Stored data entries:
----------------

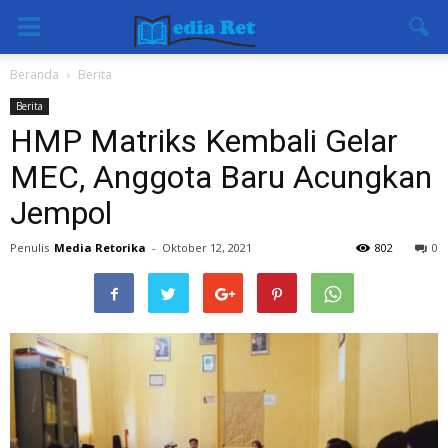
Beranda
Berita
Berita
HMP Matriks Kembali Gelar
MEC, Anggota Baru Acungkan
Jempol
Penulis
Media Retorika
-
Oktober 12, 2021
802
0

----------------

> **What this task involves**:
Give back every record precisely as it stands, without the images.

> **Your solution**:
Beranda
Berita
Berita
HMP Matriks Kembali Gelar
MEC, Anggota Baru Acungkan
Jempol
Penulis
Media Retorika
-
Oktober 12, 2021
802
0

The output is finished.